Copy out all the entries word for word.

* [Given records]:
● ● ● ● ●

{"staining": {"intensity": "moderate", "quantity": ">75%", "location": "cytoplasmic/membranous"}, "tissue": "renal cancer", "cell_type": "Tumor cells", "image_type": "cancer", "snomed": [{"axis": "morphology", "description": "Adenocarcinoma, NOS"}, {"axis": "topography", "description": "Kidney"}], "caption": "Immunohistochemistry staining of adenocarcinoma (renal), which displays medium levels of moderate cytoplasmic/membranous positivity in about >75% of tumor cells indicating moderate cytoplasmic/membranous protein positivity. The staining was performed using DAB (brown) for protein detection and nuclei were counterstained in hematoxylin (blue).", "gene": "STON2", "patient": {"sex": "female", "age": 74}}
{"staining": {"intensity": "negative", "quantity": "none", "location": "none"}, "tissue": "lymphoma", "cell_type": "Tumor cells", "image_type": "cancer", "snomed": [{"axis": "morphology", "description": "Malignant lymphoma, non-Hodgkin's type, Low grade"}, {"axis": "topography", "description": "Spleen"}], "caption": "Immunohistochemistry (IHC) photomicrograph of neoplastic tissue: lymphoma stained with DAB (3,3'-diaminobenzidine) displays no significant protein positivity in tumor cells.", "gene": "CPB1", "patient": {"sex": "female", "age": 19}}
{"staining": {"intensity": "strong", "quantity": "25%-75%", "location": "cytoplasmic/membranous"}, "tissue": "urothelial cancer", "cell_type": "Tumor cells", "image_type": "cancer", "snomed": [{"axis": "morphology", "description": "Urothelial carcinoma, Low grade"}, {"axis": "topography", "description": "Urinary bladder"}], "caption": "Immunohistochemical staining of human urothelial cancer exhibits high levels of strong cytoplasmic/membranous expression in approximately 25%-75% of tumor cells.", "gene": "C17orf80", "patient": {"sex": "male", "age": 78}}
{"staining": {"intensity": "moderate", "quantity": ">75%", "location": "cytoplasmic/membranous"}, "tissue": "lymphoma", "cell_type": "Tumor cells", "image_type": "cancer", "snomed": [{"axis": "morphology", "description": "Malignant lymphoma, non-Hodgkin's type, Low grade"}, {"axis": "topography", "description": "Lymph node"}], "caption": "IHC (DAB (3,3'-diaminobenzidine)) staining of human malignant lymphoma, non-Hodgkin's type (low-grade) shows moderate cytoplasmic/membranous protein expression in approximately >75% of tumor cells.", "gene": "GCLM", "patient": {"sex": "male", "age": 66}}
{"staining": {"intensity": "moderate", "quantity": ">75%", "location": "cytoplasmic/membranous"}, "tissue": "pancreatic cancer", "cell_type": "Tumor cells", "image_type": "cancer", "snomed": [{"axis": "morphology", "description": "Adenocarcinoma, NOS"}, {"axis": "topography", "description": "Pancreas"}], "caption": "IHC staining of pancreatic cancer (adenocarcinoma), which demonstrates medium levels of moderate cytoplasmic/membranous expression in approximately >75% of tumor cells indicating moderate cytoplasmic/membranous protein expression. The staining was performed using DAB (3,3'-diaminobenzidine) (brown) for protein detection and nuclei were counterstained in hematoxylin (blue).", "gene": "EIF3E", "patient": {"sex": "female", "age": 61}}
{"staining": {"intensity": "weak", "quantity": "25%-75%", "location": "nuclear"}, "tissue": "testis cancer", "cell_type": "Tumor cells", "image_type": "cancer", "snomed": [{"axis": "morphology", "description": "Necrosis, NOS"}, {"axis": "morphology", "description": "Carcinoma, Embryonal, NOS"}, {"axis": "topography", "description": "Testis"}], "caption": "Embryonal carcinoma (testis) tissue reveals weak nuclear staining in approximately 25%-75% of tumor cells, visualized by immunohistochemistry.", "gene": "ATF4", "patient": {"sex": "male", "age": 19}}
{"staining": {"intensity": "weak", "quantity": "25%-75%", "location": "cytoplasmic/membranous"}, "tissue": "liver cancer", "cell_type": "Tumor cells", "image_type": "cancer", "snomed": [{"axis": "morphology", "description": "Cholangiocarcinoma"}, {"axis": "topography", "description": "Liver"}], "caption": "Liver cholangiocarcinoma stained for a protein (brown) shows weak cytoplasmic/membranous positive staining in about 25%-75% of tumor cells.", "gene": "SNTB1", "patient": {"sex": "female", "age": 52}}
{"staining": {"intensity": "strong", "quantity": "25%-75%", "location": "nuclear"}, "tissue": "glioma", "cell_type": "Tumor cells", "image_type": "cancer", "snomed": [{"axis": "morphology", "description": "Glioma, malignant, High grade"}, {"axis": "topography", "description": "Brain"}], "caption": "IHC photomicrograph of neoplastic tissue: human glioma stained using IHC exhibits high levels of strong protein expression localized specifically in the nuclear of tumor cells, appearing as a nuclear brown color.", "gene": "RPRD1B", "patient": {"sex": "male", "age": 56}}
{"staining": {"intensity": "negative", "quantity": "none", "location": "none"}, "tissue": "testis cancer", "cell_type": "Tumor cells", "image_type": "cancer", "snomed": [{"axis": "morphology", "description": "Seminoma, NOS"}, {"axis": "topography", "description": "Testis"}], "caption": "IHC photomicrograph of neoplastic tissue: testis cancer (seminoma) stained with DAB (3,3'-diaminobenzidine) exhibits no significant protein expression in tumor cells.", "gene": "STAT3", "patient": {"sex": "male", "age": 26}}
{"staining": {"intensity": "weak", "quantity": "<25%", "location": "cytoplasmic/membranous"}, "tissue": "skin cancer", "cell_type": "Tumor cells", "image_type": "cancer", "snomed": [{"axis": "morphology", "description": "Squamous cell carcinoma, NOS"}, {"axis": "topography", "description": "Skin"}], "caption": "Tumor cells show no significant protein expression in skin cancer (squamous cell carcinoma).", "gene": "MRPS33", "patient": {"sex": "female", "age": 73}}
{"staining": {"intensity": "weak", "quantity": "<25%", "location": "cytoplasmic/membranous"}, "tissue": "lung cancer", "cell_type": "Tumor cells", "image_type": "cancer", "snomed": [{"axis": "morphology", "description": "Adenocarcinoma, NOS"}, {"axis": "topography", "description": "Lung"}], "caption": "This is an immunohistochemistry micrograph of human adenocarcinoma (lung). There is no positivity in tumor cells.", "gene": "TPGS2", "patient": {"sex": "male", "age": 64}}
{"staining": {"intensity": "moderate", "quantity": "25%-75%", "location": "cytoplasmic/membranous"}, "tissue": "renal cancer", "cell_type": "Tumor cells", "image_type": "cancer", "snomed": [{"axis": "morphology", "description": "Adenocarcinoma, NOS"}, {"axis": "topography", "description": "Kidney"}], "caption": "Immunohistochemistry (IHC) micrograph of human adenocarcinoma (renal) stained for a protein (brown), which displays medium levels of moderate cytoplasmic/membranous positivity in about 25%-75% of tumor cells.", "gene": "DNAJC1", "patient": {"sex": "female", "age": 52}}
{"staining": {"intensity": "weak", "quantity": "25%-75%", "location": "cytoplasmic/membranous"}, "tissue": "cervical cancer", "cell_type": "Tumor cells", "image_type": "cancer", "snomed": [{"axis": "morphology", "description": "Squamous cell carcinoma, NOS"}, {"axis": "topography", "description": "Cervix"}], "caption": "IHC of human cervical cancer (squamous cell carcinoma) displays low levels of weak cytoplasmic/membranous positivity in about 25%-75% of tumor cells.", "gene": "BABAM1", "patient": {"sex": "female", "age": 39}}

● ● ● ● ●

* [Result]:
{"staining": {"intensity": "moderate", "quantity": ">75%", "location": "cytoplasmic/membranous"}, "tissue": "renal cancer", "cell_type": "Tumor cells", "image_type": "cancer", "snomed": [{"axis": "morphology", "description": "Adenocarcinoma, NOS"}, {"axis": "topography", "description": "Kidney"}], "caption": "Immunohistochemistry staining of adenocarcinoma (renal), which displays medium levels of moderate cytoplasmic/membranous positivity in about >75% of tumor cells indicating moderate cytoplasmic/membranous protein positivity. The staining was performed using DAB (brown) for protein detection and nuclei were counterstained in hematoxylin (blue).", "gene": "STON2", "patient": {"sex": "female", "age": 74}}
{"staining": {"intensity": "negative", "quantity": "none", "location": "none"}, "tissue": "lymphoma", "cell_type": "Tumor cells", "image_type": "cancer", "snomed": [{"axis": "morphology", "description": "Malignant lymphoma, non-Hodgkin's type, Low grade"}, {"axis": "topography", "description": "Spleen"}], "caption": "Immunohistochemistry (IHC) photomicrograph of neoplastic tissue: lymphoma stained with DAB (3,3'-diaminobenzidine) displays no significant protein positivity in tumor cells.", "gene": "CPB1", "patient": {"sex": "female", "age": 19}}
{"staining": {"intensity": "strong", "quantity": "25%-75%", "location": "cytoplasmic/membranous"}, "tissue": "urothelial cancer", "cell_type": "Tumor cells", "image_type": "cancer", "snomed": [{"axis": "morphology", "description": "Urothelial carcinoma, Low grade"}, {"axis": "topography", "description": "Urinary bladder"}], "caption": "Immunohistochemical staining of human urothelial cancer exhibits high levels of strong cytoplasmic/membranous expression in approximately 25%-75% of tumor cells.", "gene": "C17orf80", "patient": {"sex": "male", "age": 78}}
{"staining": {"intensity": "moderate", "quantity": ">75%", "location": "cytoplasmic/membranous"}, "tissue": "lymphoma", "cell_type": "Tumor cells", "image_type": "cancer", "snomed": [{"axis": "morphology", "description": "Malignant lymphoma, non-Hodgkin's type, Low grade"}, {"axis": "topography", "description": "Lymph node"}], "caption": "IHC (DAB (3,3'-diaminobenzidine)) staining of human malignant lymphoma, non-Hodgkin's type (low-grade) shows moderate cytoplasmic/membranous protein expression in approximately >75% of tumor cells.", "gene": "GCLM", "patient": {"sex": "male", "age": 66}}
{"staining": {"intensity": "moderate", "quantity": ">75%", "location": "cytoplasmic/membranous"}, "tissue": "pancreatic cancer", "cell_type": "Tumor cells", "image_type": "cancer", "snomed": [{"axis": "morphology", "description": "Adenocarcinoma, NOS"}, {"axis": "topography", "description": "Pancreas"}], "caption": "IHC staining of pancreatic cancer (adenocarcinoma), which demonstrates medium levels of moderate cytoplasmic/membranous expression in approximately >75% of tumor cells indicating moderate cytoplasmic/membranous protein expression. The staining was performed using DAB (3,3'-diaminobenzidine) (brown) for protein detection and nuclei were counterstained in hematoxylin (blue).", "gene": "EIF3E", "patient": {"sex": "female", "age": 61}}
{"staining": {"intensity": "weak", "quantity": "25%-75%", "location": "nuclear"}, "tissue": "testis cancer", "cell_type": "Tumor cells", "image_type": "cancer", "snomed": [{"axis": "morphology", "description": "Necrosis, NOS"}, {"axis": "morphology", "description": "Carcinoma, Embryonal, NOS"}, {"axis": "topography", "description": "Testis"}], "caption": "Embryonal carcinoma (testis) tissue reveals weak nuclear staining in approximately 25%-75% of tumor cells, visualized by immunohistochemistry.", "gene": "ATF4", "patient": {"sex": "male", "age": 19}}
{"staining": {"intensity": "weak", "quantity": "25%-75%", "location": "cytoplasmic/membranous"}, "tissue": "liver cancer", "cell_type": "Tumor cells", "image_type": "cancer", "snomed": [{"axis": "morphology", "description": "Cholangiocarcinoma"}, {"axis": "topography", "description": "Liver"}], "caption": "Liver cholangiocarcinoma stained for a protein (brown) shows weak cytoplasmic/membranous positive staining in about 25%-75% of tumor cells.", "gene": "SNTB1", "patient": {"sex": "female", "age": 52}}
{"staining": {"intensity": "strong", "quantity": "25%-75%", "location": "nuclear"}, "tissue": "glioma", "cell_type": "Tumor cells", "image_type": "cancer", "snomed": [{"axis": "morphology", "description": "Glioma, malignant, High grade"}, {"axis": "topography", "description": "Brain"}], "caption": "IHC photomicrograph of neoplastic tissue: human glioma stained using IHC exhibits high levels of strong protein expression localized specifically in the nuclear of tumor cells, appearing as a nuclear brown color.", "gene": "RPRD1B", "patient": {"sex": "male", "age": 56}}
{"staining": {"intensity": "negative", "quantity": "none", "location": "none"}, "tissue": "testis cancer", "cell_type": "Tumor cells", "image_type": "cancer", "snomed": [{"axis": "morphology", "description": "Seminoma, NOS"}, {"axis": "topography", "description": "Testis"}], "caption": "IHC photomicrograph of neoplastic tissue: testis cancer (seminoma) stained with DAB (3,3'-diaminobenzidine) exhibits no significant protein expression in tumor cells.", "gene": "STAT3", "patient": {"sex": "male", "age": 26}}
{"staining": {"intensity": "weak", "quantity": "<25%", "location": "cytoplasmic/membranous"}, "tissue": "skin cancer", "cell_type": "Tumor cells", "image_type": "cancer", "snomed": [{"axis": "morphology", "description": "Squamous cell carcinoma, NOS"}, {"axis": "topography", "description": "Skin"}], "caption": "Tumor cells show no significant protein expression in skin cancer (squamous cell carcinoma).", "gene": "MRPS33", "patient": {"sex": "female", "age": 73}}
{"staining": {"intensity": "weak", "quantity": "<25%", "location": "cytoplasmic/membranous"}, "tissue": "lung cancer", "cell_type": "Tumor cells", "image_type": "cancer", "snomed": [{"axis": "morphology", "description": "Adenocarcinoma, NOS"}, {"axis": "topography", "description": "Lung"}], "caption": "This is an immunohistochemistry micrograph of human adenocarcinoma (lung). There is no positivity in tumor cells.", "gene": "TPGS2", "patient": {"sex": "male", "age": 64}}
{"staining": {"intensity": "moderate", "quantity": "25%-75%", "location": "cytoplasmic/membranous"}, "tissue": "renal cancer", "cell_type": "Tumor cells", "image_type": "cancer", "snomed": [{"axis": "morphology", "description": "Adenocarcinoma, NOS"}, {"axis": "topography", "description": "Kidney"}], "caption": "Immunohistochemistry (IHC) micrograph of human adenocarcinoma (renal) stained for a protein (brown), which displays medium levels of moderate cytoplasmic/membranous positivity in about 25%-75% of tumor cells.", "gene": "DNAJC1", "patient": {"sex": "female", "age": 52}}
{"staining": {"intensity": "weak", "quantity": "25%-75%", "location": "cytoplasmic/membranous"}, "tissue": "cervical cancer", "cell_type": "Tumor cells", "image_type": "cancer", "snomed": [{"axis": "morphology", "description": "Squamous cell carcinoma, NOS"}, {"axis": "topography", "description": "Cervix"}], "caption": "IHC of human cervical cancer (squamous cell carcinoma) displays low levels of weak cytoplasmic/membranous positivity in about 25%-75% of tumor cells.", "gene": "BABAM1", "patient": {"sex": "female", "age": 39}}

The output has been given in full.